Brown offered an arcane statistic he claimed proved how good the Bengals are in finding talent: In the last 10 years, Brown said, the Bengals rank 10th in the NFL in the total number of games played by players they've drafted. That those same players helped immensely in Cincinnati's exemplary 68-93-1 record in that decade evidently proves Brown's point. Or something.

"We don't have 10 area scouts, falling all over each other,'' is how Lewis explained it.

The Bengals don't have an indoor practice field. They're the northernmost team in the league without one. It has long been a bone of contention with Lewis. He sees the lack of a bubble as a metaphor for an ownership unwilling to commit to winning. At least he used to.

Now, Brown says he's "not as keen'' on an indoor workplace as Lewis. Lewis, compliant, says it's OK, his boss has a labor issue to deal with first. Lewis also is perfectly fine with competing against two of the best front offices in the business in Pittsburgh and Baltimore, armed with the mom-and-pop crew he works with now. "I'm very satisfied with where we are,'' he said.

Memo to Philly, Boston and New York: Please tell us how to deal with this situation. Beyond, of course, rolling over, which we've done for 20 years. We've all been Bengal-ized.

Fans declare insurrection, then write their checks. Corporate suite lessors lament the economy, then write their checks. The Bengals sold out 57 consecutive games, until the middle of this year.
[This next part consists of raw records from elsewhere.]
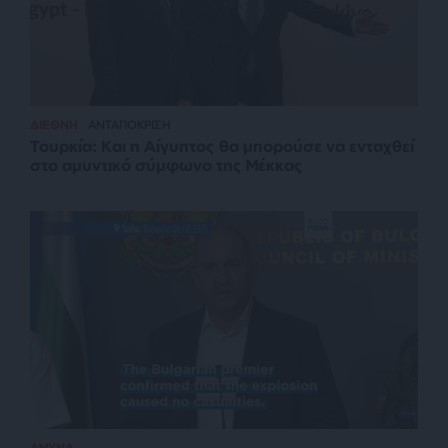
ΔΙΕΘΝΗ
ΑΝΤΑΠΟΚΡΙΣΗ
Τουρκία: Και η Αίγυπτος θα μπορούσε να ενταχθεί
στο αμυντικό σύμφωνο της Μέκκας
ΑΜΥΝΑ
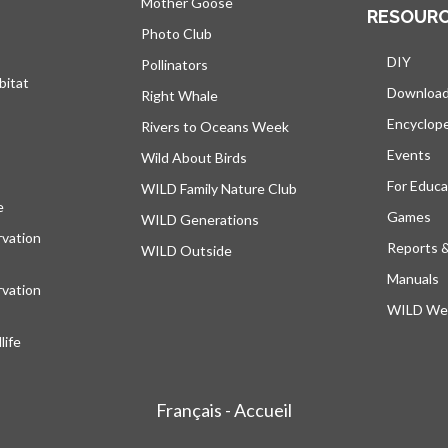
Mother Goose
RESOUR
Photo Club
DIY
Pollinators
bitat
Downloa
Right Whale
Encyclop
Rivers to Oceans Week
Events
Wild About Birds
For Educa
WILD Family Nature Club
e
s’ouvre dans un nouvel onglet
Games
WILD Generations
vation
Reports 
WILD Outside
Manuals
vation
WILD Web
ife
Français - Accueil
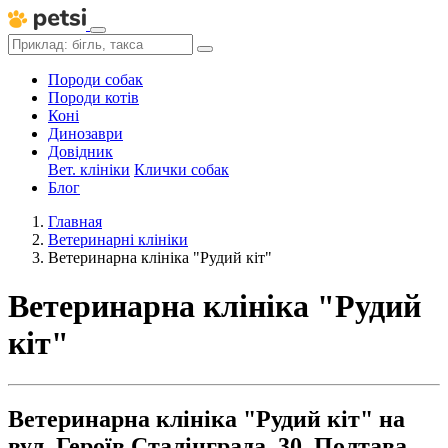
Породи собак
Породи котів
Коні
Динозаври
Довідник
Вет. клініки
Клички собак
Блог
Главная
Ветеринарні клініки
Ветеринарна клініка "Рудий кіт"
Ветеринарна клініка "Рудий
кіт"
Ветеринарна клініка "Рудий кіт" на
вул. Героїв Сталінграда, 30, Полтава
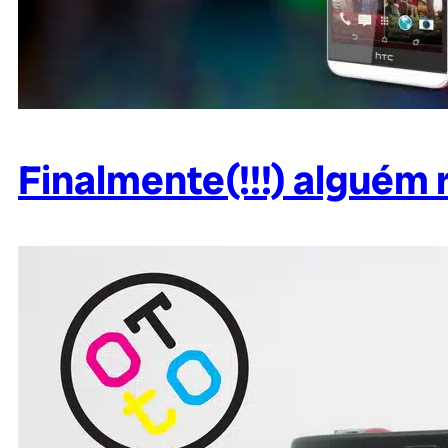
Finalmente(!!!) alguém 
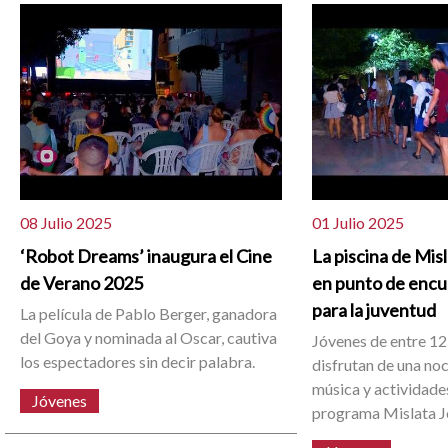
08 Julio 2025
01 Julio 2025
‘Robot Dreams’ inaugura el Cine
La piscina de Mis
de Verano 2025
en punto de enc
para la juventud
La película de Pablo Berger, ganadora
del Goya y nominada al Oscar, cautiva
Jóvenes de entre 12
los espectadores sin decir palabra.
disfrutan de una no
música y actividade
Jóvenes
programa Mislata J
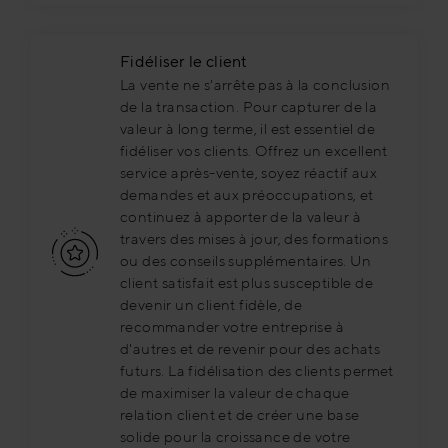
Fidéliser le client
La vente ne s'arrête pas à la conclusion
de la transaction. Pour capturer de la
valeur à long terme, il est essentiel de
fidéliser vos clients. Offrez un excellent
service après-vente, soyez réactif aux
demandes et aux préoccupations, et
continuez à apporter de la valeur à
travers des mises à jour, des formations
ou des conseils supplémentaires. Un
client satisfait est plus susceptible de
devenir un client fidèle, de
recommander votre entreprise à
d'autres et de revenir pour des achats
futurs. La fidélisation des clients permet
de maximiser la valeur de chaque
relation client et de créer une base
solide pour la croissance de votre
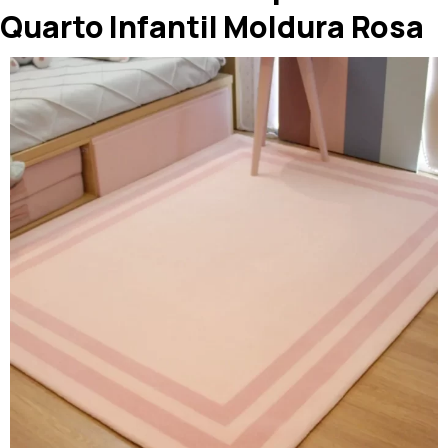
Quarto Infantil Moldura Rosa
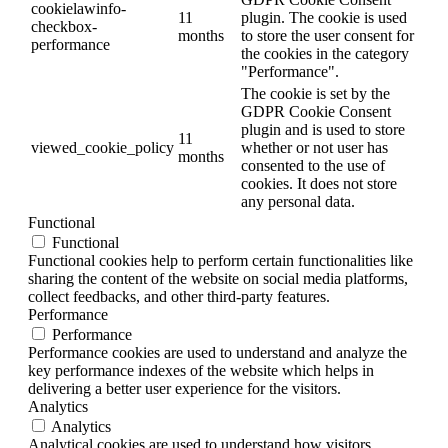
cookielawinfo-
11
plugin. The cookie is used
checkbox-
months
to store the user consent for
performance
the cookies in the category
"Performance".
The cookie is set by the
GDPR Cookie Consent
plugin and is used to store
11
viewed_cookie_policy
whether or not user has
months
consented to the use of
cookies. It does not store
any personal data.
Functional
Functional
Functional cookies help to perform certain functionalities like
sharing the content of the website on social media platforms,
collect feedbacks, and other third-party features.
Performance
Performance
Performance cookies are used to understand and analyze the
key performance indexes of the website which helps in
delivering a better user experience for the visitors.
Analytics
Analytics
Analytical cookies are used to understand how visitors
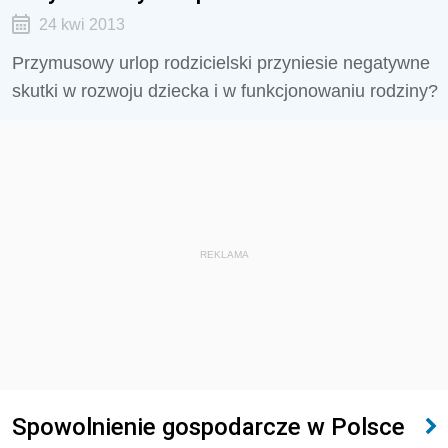
24 kwi 2013
Przymusowy urlop rodzicielski przyniesie negatywne
skutki w rozwoju dziecka i w funkcjonowaniu rodziny?
REKLAMA
Spowolnienie gospodarcze w Polsce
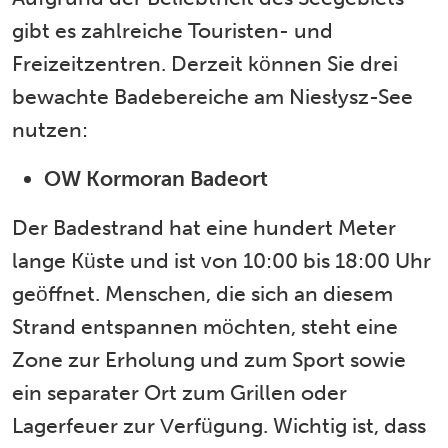
gibt es zahlreiche Touristen- und
Freizeitzentren. Derzeit können Sie drei
bewachte Badebereiche am Niesłysz-See
nutzen:
OW Kormoran Badeort
Der Badestrand hat eine hundert Meter
lange Küste und ist von 10:00 bis 18:00 Uhr
geöffnet. Menschen, die sich an diesem
Strand entspannen möchten, steht eine
Zone zur Erholung und zum Sport sowie
ein separater Ort zum Grillen oder
Lagerfeuer zur Verfügung. Wichtig ist, dass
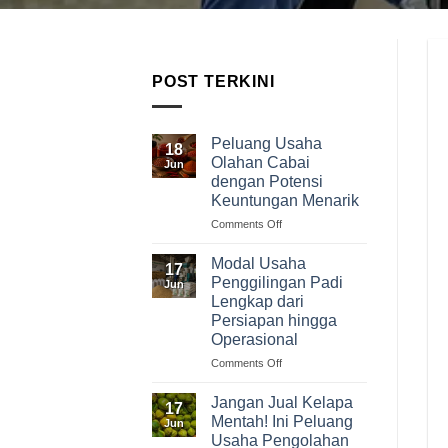
POST TERKINI
Peluang Usaha
18
Olahan Cabai
Jun
dengan Potensi
Keuntungan Menarik
on
Comments Off
Peluang
Usaha
Modal Usaha
17
Olahan
Penggilingan Padi
Jun
Cabai
Lengkap dari
dengan
Persiapan hingga
Potensi
Operasional
Keuntungan
Menarik
on
Comments Off
Modal
Usaha
Jangan Jual Kelapa
17
Penggilingan
Mentah! Ini Peluang
Jun
Padi
Usaha Pengolahan
Lengkap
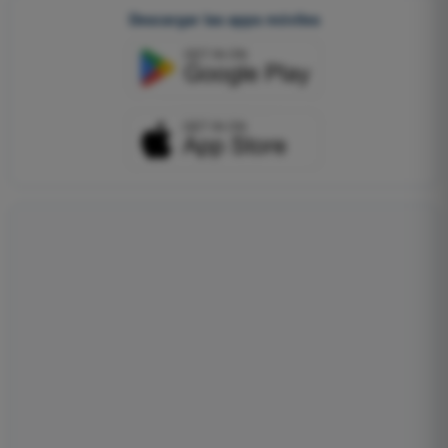
Descargar las apps móviles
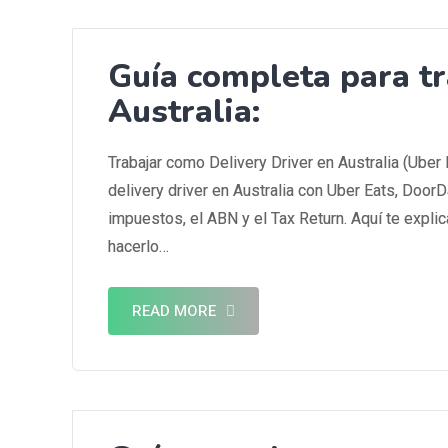
Guía completa para tr
Australia:
Trabajar como Delivery Driver en Australia (Ube
delivery driver en Australia con Uber Eats, Doo
impuestos, el ABN y el Tax Return. Aquí te expl
hacerlo…
READ MORE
The revolution starts tomorrow.

The problem with all this Bengal-ness, this abject Bengal-ization, is that it spills from the football team all over the city's image. Nationally, the 'Nati used to be the Big Red Machine: Exemplary, clean-cut ballplayers who loved mom and country and always slid headfirst. Now, Cincinnati is Fly-over-ville, home to the Bungles, who finish 4-12 and re-up their head coach. We're not a big rube town. We're more of a medium-sized rube town.

"People are not happy with us,'' Brown concluded. "That's what happens when you have the kind of season we've had.''

Season, yes. Just the one bad season. We'll be back next year. The sky is the limit. Perhaps even 8-8.